Stock buybacks hit a record $882 billion last year, and they may reach $1 trillion this year. The biggest corporations spend the most on buybacks. Thus Apple lavished $91 billion over the previous four quarters, according to The Wall Street Journal; Alphabet (Google), $55 billion; Meta (Facebook), $53 billion; Microsoft, $33 billion; and Bank of America, $21 billion.
Until recently most buybacks were funded by corporate profits. A 2020 Harvard Business Review article reported that buybacks in 2018 gobbled up fully 68 percent of net income in the S&P 500. But even with corporate profits at record highs, earnings can no longer meet the voracious demand for buybacks. So a growing proportion of buybacks—one recent estimate put it as high as 56 percent— are now “leveraged buybacks” paid for with corporate debt. Corporations are going into hock so they can shower more cash on shareholders and their top executives.
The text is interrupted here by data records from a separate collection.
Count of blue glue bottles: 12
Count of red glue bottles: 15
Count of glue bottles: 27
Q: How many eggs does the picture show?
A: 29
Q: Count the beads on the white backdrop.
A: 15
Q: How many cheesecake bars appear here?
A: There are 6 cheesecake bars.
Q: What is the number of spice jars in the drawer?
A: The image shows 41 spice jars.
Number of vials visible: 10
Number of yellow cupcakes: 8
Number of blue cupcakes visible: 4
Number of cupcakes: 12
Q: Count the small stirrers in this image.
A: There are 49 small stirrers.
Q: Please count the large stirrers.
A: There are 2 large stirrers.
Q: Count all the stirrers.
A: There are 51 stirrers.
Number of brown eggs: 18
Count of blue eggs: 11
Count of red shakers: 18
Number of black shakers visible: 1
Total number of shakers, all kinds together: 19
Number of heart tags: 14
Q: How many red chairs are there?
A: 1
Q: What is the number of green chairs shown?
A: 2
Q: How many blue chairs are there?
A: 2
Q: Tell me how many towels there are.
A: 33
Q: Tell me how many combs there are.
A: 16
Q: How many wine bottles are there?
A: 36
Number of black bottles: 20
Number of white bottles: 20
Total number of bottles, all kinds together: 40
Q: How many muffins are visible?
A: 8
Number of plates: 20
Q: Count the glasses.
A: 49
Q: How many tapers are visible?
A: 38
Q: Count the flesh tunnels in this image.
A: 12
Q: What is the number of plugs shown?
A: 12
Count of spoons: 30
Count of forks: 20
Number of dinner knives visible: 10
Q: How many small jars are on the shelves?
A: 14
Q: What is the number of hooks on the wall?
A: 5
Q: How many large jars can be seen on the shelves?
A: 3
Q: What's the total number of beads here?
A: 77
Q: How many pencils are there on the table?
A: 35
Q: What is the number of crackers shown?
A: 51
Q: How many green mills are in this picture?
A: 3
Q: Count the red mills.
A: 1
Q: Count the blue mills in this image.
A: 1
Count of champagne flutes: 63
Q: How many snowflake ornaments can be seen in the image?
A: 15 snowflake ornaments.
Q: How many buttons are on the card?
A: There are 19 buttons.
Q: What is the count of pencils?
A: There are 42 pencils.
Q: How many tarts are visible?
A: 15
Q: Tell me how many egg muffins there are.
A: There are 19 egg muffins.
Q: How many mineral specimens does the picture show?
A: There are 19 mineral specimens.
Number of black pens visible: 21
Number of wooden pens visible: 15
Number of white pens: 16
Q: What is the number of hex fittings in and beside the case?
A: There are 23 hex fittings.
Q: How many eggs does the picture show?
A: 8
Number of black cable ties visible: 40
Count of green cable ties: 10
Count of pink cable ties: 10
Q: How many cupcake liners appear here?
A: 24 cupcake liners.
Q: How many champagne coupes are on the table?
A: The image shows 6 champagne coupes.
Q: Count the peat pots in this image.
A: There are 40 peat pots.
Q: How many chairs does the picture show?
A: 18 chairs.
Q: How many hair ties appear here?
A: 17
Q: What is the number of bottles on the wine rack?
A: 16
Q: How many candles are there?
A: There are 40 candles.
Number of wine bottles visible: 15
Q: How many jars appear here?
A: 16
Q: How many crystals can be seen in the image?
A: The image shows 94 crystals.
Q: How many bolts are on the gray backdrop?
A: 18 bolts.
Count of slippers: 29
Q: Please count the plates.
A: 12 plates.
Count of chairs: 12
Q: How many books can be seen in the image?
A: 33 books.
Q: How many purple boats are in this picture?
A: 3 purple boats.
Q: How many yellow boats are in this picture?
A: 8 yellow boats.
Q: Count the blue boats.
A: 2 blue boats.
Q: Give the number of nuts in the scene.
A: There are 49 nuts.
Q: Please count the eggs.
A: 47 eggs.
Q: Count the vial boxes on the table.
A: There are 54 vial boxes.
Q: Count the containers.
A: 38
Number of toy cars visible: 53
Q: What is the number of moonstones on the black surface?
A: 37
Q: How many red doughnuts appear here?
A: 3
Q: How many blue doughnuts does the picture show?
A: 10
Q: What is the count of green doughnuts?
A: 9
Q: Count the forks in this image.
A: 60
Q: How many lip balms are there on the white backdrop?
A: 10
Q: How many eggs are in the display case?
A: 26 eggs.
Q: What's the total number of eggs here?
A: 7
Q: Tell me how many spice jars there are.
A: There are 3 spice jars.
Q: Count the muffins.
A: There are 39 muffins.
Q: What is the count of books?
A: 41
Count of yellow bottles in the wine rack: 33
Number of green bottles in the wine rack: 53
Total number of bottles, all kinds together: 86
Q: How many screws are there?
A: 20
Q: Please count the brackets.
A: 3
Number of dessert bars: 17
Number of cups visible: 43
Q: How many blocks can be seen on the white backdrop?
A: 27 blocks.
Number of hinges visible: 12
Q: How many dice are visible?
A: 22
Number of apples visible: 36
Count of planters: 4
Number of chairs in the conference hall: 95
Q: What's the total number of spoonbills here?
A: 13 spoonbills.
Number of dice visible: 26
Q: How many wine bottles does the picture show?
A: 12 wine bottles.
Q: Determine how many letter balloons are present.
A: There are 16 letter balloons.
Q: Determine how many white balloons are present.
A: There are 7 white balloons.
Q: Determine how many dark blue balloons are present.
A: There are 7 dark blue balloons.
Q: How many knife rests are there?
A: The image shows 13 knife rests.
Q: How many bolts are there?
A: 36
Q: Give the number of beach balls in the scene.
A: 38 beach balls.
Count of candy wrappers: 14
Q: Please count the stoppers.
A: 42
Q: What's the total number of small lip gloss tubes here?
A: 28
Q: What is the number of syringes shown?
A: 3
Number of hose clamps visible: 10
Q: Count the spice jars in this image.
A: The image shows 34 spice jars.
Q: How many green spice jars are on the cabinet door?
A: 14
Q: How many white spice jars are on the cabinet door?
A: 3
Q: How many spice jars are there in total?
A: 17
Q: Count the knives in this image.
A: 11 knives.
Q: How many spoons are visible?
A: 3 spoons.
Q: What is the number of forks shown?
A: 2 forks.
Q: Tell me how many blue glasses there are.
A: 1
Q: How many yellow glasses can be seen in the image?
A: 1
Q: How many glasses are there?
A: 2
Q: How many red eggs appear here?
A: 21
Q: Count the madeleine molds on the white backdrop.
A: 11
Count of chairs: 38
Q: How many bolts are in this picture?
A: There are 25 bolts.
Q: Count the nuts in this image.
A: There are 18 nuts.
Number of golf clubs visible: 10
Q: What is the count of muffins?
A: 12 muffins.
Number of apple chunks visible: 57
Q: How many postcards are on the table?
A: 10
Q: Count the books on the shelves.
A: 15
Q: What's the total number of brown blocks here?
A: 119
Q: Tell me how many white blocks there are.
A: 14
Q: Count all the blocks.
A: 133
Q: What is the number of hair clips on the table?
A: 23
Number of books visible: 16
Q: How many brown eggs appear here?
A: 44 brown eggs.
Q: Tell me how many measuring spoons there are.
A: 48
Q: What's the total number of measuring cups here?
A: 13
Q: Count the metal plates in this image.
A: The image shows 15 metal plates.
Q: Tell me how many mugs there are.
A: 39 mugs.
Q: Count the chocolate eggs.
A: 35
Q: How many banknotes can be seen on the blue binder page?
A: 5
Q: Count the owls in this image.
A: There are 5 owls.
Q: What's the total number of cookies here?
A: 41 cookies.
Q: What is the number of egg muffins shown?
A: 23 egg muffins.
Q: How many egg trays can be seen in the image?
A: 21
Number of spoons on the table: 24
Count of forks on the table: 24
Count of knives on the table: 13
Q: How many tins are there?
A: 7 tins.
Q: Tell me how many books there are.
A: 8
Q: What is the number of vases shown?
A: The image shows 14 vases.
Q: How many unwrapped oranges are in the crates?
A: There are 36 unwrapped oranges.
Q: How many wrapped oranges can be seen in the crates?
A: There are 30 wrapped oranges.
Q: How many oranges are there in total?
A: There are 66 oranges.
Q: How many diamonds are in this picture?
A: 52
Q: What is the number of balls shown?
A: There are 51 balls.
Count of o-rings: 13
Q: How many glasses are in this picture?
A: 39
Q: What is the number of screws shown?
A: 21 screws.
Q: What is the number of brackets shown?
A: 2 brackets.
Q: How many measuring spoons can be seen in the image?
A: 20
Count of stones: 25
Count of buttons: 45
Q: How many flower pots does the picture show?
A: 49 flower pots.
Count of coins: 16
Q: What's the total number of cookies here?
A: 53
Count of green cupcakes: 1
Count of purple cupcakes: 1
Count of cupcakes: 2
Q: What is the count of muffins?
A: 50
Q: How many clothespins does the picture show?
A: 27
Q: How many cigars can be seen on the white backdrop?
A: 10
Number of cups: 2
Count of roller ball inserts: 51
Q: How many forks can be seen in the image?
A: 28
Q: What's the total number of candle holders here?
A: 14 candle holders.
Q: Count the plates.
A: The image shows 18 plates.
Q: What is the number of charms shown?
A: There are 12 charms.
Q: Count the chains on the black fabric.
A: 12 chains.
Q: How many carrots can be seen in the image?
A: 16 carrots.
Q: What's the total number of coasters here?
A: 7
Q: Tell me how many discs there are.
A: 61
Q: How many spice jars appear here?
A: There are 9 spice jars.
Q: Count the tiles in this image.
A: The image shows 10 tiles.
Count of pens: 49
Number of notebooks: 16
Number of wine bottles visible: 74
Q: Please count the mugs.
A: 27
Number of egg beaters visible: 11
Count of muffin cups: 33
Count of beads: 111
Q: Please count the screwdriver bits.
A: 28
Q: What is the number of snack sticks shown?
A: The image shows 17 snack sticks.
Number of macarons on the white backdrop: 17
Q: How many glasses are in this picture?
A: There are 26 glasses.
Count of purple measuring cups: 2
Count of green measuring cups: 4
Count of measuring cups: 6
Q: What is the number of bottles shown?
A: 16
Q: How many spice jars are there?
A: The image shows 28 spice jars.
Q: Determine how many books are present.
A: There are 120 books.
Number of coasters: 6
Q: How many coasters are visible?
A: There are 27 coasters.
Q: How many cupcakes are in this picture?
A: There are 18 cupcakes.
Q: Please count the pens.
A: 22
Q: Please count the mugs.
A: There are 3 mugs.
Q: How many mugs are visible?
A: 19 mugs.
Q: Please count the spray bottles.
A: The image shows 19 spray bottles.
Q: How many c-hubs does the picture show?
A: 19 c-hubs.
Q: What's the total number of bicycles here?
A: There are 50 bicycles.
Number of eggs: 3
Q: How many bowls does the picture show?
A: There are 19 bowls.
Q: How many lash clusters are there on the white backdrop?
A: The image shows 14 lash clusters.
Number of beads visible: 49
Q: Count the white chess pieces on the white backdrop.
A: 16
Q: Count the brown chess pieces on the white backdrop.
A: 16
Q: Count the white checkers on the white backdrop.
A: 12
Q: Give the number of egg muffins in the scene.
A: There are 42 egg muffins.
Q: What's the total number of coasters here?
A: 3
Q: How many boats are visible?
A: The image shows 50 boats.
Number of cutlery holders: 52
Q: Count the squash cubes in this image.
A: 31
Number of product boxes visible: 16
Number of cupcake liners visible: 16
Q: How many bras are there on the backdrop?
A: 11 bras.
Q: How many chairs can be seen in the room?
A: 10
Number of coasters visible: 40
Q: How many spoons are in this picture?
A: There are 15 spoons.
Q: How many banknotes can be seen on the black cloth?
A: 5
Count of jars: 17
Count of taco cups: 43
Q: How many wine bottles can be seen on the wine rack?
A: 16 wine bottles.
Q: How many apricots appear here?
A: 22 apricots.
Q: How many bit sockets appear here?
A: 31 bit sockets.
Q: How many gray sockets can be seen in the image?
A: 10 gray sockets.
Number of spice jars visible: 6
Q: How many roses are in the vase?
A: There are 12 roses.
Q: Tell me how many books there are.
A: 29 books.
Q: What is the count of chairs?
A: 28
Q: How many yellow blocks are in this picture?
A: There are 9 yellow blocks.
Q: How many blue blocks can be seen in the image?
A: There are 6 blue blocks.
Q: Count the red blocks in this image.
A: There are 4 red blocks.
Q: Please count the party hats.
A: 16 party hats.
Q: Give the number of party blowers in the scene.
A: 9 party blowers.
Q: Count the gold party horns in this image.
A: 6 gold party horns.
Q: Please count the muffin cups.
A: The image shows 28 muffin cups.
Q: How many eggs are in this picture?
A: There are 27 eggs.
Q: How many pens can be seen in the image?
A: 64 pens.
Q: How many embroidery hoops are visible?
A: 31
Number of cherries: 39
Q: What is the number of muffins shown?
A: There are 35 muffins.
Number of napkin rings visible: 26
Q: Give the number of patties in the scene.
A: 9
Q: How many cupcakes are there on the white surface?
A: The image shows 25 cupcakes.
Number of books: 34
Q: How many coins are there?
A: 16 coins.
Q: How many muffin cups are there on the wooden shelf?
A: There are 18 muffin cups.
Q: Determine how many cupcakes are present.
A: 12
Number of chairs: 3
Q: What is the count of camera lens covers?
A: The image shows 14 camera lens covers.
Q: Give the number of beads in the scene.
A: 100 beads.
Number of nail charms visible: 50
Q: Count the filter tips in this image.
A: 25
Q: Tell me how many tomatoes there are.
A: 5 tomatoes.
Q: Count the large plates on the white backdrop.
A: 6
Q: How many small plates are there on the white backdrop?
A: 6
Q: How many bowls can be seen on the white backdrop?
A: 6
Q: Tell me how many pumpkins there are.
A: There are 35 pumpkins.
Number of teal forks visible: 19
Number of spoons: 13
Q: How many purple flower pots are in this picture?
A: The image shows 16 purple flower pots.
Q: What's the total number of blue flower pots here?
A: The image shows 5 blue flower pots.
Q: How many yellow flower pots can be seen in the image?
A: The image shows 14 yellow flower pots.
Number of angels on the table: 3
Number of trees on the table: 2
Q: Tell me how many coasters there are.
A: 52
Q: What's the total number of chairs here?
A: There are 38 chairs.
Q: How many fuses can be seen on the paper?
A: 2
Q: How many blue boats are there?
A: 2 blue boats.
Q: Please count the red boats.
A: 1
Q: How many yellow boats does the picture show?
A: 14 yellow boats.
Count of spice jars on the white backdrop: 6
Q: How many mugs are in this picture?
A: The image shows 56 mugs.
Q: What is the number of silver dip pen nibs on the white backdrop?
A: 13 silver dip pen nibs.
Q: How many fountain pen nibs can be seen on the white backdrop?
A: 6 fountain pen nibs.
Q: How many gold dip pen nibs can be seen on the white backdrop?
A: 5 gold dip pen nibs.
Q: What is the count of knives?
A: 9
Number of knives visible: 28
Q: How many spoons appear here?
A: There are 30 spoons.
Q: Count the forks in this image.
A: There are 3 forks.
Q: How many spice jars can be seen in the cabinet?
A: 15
The proposed excise tax on buybacks is only 1 percent, so its initial effect on this drunken binge will be minimal. Indeed, in the short term it will likely create an uptick in buybacks as some corporations accelerate buybacks to avoid the tax’s implementation in 2023. The initial proposal by Democratic Senators Sherrod Brown of Ohio and Ron Wyden of Oregon—Brown is the Banking Committee chairman, while Wyden leads the Finance Committee—was for a 2 percent tax on buybacks, which would have been better. Five or 10 percent would be better still.